[Supplied data — start]

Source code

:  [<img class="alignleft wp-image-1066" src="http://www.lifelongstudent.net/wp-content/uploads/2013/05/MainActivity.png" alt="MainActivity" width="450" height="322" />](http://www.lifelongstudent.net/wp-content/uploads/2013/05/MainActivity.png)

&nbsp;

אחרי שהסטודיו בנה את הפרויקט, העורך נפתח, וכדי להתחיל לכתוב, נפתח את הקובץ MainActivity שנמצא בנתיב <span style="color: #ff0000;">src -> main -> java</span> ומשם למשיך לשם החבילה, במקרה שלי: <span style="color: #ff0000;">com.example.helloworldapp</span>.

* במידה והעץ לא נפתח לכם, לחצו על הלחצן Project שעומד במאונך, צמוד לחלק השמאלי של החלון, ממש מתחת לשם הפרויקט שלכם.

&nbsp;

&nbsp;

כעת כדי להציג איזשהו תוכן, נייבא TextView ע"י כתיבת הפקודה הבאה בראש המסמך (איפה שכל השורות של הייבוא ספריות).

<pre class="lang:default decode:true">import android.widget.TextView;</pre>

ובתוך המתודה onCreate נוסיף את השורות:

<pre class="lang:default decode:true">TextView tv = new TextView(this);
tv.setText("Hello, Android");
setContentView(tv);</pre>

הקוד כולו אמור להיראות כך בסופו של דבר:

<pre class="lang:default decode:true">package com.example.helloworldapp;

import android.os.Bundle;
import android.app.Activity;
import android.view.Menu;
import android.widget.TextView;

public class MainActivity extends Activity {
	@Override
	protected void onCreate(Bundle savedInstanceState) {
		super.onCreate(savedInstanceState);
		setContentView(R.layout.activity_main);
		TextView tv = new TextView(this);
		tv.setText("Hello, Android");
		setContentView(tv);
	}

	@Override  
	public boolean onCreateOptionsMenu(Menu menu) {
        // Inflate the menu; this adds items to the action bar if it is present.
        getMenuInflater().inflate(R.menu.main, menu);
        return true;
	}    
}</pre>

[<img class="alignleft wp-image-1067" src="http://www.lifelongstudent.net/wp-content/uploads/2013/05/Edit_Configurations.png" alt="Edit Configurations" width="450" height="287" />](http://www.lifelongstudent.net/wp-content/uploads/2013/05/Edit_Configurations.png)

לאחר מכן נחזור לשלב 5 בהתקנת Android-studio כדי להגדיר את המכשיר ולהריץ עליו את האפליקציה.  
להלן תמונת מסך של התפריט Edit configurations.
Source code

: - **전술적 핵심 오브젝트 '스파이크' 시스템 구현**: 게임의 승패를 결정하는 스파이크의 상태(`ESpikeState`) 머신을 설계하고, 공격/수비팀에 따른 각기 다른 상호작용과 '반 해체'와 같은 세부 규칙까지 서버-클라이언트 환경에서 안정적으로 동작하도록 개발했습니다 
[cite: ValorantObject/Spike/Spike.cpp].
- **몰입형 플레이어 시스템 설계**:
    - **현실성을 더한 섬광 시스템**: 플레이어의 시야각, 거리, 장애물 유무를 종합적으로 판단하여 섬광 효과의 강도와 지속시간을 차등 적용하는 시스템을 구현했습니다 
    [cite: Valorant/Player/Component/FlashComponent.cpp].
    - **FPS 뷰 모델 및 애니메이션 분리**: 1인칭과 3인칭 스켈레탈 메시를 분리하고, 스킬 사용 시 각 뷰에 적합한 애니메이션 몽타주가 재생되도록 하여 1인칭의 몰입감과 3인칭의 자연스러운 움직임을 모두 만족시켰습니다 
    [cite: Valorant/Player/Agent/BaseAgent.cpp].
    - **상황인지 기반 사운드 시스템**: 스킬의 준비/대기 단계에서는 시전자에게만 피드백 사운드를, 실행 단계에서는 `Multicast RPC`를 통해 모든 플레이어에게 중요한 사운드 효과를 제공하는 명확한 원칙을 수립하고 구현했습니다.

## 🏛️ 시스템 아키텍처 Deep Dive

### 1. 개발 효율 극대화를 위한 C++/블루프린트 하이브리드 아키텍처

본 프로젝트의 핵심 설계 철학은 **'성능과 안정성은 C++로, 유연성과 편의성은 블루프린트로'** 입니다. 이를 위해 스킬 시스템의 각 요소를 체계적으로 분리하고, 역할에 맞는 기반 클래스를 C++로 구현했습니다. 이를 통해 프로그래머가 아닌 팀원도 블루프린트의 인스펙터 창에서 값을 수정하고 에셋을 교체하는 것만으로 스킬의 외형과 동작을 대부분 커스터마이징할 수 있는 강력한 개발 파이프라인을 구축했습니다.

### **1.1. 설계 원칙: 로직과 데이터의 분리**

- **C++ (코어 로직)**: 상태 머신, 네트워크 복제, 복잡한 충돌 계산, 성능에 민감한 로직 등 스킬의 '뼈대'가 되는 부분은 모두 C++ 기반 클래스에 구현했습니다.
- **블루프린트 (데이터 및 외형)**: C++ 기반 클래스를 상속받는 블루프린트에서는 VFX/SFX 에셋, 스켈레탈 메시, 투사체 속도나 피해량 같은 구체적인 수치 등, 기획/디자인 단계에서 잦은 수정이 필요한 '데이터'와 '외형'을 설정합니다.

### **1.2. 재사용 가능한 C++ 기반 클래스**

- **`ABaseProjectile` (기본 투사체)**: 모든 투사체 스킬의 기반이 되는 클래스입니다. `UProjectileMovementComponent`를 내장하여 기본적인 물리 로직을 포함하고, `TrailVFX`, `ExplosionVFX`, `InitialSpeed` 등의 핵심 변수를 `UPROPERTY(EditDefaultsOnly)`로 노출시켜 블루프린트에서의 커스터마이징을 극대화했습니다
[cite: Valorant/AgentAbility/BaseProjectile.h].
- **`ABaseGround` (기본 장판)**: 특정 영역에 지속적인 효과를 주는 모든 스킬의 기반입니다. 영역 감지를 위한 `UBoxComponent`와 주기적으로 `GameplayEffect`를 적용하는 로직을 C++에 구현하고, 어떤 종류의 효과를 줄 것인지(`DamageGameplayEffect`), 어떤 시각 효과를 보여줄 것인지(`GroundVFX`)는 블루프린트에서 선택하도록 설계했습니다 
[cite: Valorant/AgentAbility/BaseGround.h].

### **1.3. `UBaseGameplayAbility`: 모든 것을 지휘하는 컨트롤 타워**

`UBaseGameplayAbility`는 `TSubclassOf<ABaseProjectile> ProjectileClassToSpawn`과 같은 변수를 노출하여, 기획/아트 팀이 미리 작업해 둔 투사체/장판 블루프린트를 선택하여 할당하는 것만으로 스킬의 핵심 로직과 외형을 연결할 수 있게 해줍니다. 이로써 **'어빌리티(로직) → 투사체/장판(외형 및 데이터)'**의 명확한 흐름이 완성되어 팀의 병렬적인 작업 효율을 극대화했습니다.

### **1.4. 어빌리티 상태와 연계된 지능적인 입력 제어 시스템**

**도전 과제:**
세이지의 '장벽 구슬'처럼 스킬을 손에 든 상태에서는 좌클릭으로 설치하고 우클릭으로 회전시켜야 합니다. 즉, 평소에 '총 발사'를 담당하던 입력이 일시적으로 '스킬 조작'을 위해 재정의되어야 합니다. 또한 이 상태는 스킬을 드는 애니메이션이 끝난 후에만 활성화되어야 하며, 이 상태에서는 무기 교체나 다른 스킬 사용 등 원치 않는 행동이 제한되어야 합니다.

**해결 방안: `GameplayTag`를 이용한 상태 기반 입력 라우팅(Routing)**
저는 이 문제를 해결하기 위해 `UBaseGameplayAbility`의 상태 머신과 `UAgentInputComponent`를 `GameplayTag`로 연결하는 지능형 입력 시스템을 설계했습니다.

[Supplied data — finish]

### Exercise goal
Now repeat the data exactly, keeping every line.

### Task output
Source code

:  [<img class="alignleft wp-image-1066" src="http://www.lifelongstudent.net/wp-content/uploads/2013/05/MainActivity.png" alt="MainActivity" width="450" height="322" />](http://www.lifelongstudent.net/wp-content/uploads/2013/05/MainActivity.png)

&nbsp;

אחרי שהסטודיו בנה את הפרויקט, העורך נפתח, וכדי להתחיל לכתוב, נפתח את הקובץ MainActivity שנמצא בנתיב <span style="color: #ff0000;">src -> main -> java</span> ומשם למשיך לשם החבילה, במקרה שלי: <span style="color: #ff0000;">com.example.helloworldapp</span>.

* במידה והעץ לא נפתח לכם, לחצו על הלחצן Project שעומד במאונך, צמוד לחלק השמאלי של החלון, ממש מתחת לשם הפרויקט שלכם.

&nbsp;

&nbsp;

כעת כדי להציג איזשהו תוכן, נייבא TextView ע"י כתיבת הפקודה הבאה בראש המסמך (איפה שכל השורות של הייבוא ספריות).

<pre class="lang:default decode:true">import android.widget.TextView;</pre>

ובתוך המתודה onCreate נוסיף את השורות:

<pre class="lang:default decode:true">TextView tv = new TextView(this);
tv.setText("Hello, Android");
setContentView(tv);</pre>

הקוד כולו אמור להיראות כך בסופו של דבר:

<pre class="lang:default decode:true">package com.example.helloworldapp;

import android.os.Bundle;
import android.app.Activity;
import android.view.Menu;
import android.widget.TextView;

public class MainActivity extends Activity {
	@Override
	protected void onCreate(Bundle savedInstanceState) {
		super.onCreate(savedInstanceState);
		setContentView(R.layout.activity_main);
		TextView tv = new TextView(this);
		tv.setText("Hello, Android");
		setContentView(tv);
	}

	@Override  
	public boolean onCreateOptionsMenu(Menu menu) {
        // Inflate the menu; this adds items to the action bar if it is present.
        getMenuInflater().inflate(R.menu.main, menu);
        return true;
	}    
}</pre>

[<img class="alignleft wp-image-1067" src="http://www.lifelongstudent.net/wp-content/uploads/2013/05/Edit_Configurations.png" alt="Edit Configurations" width="450" height="287" />](http://www.lifelongstudent.net/wp-content/uploads/2013/05/Edit_Configurations.png)

לאחר מכן נחזור לשלב 5 בהתקנת Android-studio כדי להגדיר את המכשיר ולהריץ עליו את האפליקציה.  
להלן תמונת מסך של התפריט Edit configurations.
Source code

: - **전술적 핵심 오브젝트 '스파이크' 시스템 구현**: 게임의 승패를 결정하는 스파이크의 상태(`ESpikeState`) 머신을 설계하고, 공격/수비팀에 따른 각기 다른 상호작용과 '반 해체'와 같은 세부 규칙까지 서버-클라이언트 환경에서 안정적으로 동작하도록 개발했습니다 
[cite: ValorantObject/Spike/Spike.cpp].
- **몰입형 플레이어 시스템 설계**:
    - **현실성을 더한 섬광 시스템**: 플레이어의 시야각, 거리, 장애물 유무를 종합적으로 판단하여 섬광 효과의 강도와 지속시간을 차등 적용하는 시스템을 구현했습니다 
    [cite: Valorant/Player/Component/FlashComponent.cpp].
    - **FPS 뷰 모델 및 애니메이션 분리**: 1인칭과 3인칭 스켈레탈 메시를 분리하고, 스킬 사용 시 각 뷰에 적합한 애니메이션 몽타주가 재생되도록 하여 1인칭의 몰입감과 3인칭의 자연스러운 움직임을 모두 만족시켰습니다 
    [cite: Valorant/Player/Agent/BaseAgent.cpp].
    - **상황인지 기반 사운드 시스템**: 스킬의 준비/대기 단계에서는 시전자에게만 피드백 사운드를, 실행 단계에서는 `Multicast RPC`를 통해 모든 플레이어에게 중요한 사운드 효과를 제공하는 명확한 원칙을 수립하고 구현했습니다.

## 🏛️ 시스템 아키텍처 Deep Dive

### 1. 개발 효율 극대화를 위한 C++/블루프린트 하이브리드 아키텍처

본 프로젝트의 핵심 설계 철학은 **'성능과 안정성은 C++로, 유연성과 편의성은 블루프린트로'** 입니다. 이를 위해 스킬 시스템의 각 요소를 체계적으로 분리하고, 역할에 맞는 기반 클래스를 C++로 구현했습니다. 이를 통해 프로그래머가 아닌 팀원도 블루프린트의 인스펙터 창에서 값을 수정하고 에셋을 교체하는 것만으로 스킬의 외형과 동작을 대부분 커스터마이징할 수 있는 강력한 개발 파이프라인을 구축했습니다.

### **1.1. 설계 원칙: 로직과 데이터의 분리**

- **C++ (코어 로직)**: 상태 머신, 네트워크 복제, 복잡한 충돌 계산, 성능에 민감한 로직 등 스킬의 '뼈대'가 되는 부분은 모두 C++ 기반 클래스에 구현했습니다.
- **블루프린트 (데이터 및 외형)**: C++ 기반 클래스를 상속받는 블루프린트에서는 VFX/SFX 에셋, 스켈레탈 메시, 투사체 속도나 피해량 같은 구체적인 수치 등, 기획/디자인 단계에서 잦은 수정이 필요한 '데이터'와 '외형'을 설정합니다.

### **1.2. 재사용 가능한 C++ 기반 클래스**

- **`ABaseProjectile` (기본 투사체)**: 모든 투사체 스킬의 기반이 되는 클래스입니다. `UProjectileMovementComponent`를 내장하여 기본적인 물리 로직을 포함하고, `TrailVFX`, `ExplosionVFX`, `InitialSpeed` 등의 핵심 변수를 `UPROPERTY(EditDefaultsOnly)`로 노출시켜 블루프린트에서의 커스터마이징을 극대화했습니다
[cite: Valorant/AgentAbility/BaseProjectile.h].
- **`ABaseGround` (기본 장판)**: 특정 영역에 지속적인 효과를 주는 모든 스킬의 기반입니다. 영역 감지를 위한 `UBoxComponent`와 주기적으로 `GameplayEffect`를 적용하는 로직을 C++에 구현하고, 어떤 종류의 효과를 줄 것인지(`DamageGameplayEffect`), 어떤 시각 효과를 보여줄 것인지(`GroundVFX`)는 블루프린트에서 선택하도록 설계했습니다 
[cite: Valorant/AgentAbility/BaseGround.h].

### **1.3. `UBaseGameplayAbility`: 모든 것을 지휘하는 컨트롤 타워**

`UBaseGameplayAbility`는 `TSubclassOf<ABaseProjectile> ProjectileClassToSpawn`과 같은 변수를 노출하여, 기획/아트 팀이 미리 작업해 둔 투사체/장판 블루프린트를 선택하여 할당하는 것만으로 스킬의 핵심 로직과 외형을 연결할 수 있게 해줍니다. 이로써 **'어빌리티(로직) → 투사체/장판(외형 및 데이터)'**의 명확한 흐름이 완성되어 팀의 병렬적인 작업 효율을 극대화했습니다.

### **1.4. 어빌리티 상태와 연계된 지능적인 입력 제어 시스템**

**도전 과제:**
세이지의 '장벽 구슬'처럼 스킬을 손에 든 상태에서는 좌클릭으로 설치하고 우클릭으로 회전시켜야 합니다. 즉, 평소에 '총 발사'를 담당하던 입력이 일시적으로 '스킬 조작'을 위해 재정의되어야 합니다. 또한 이 상태는 스킬을 드는 애니메이션이 끝난 후에만 활성화되어야 하며, 이 상태에서는 무기 교체나 다른 스킬 사용 등 원치 않는 행동이 제한되어야 합니다.

**해결 방안: `GameplayTag`를 이용한 상태 기반 입력 라우팅(Routing)**
저는 이 문제를 해결하기 위해 `UBaseGameplayAbility`의 상태 머신과 `UAgentInputComponent`를 `GameplayTag`로 연결하는 지능형 입력 시스템을 설계했습니다.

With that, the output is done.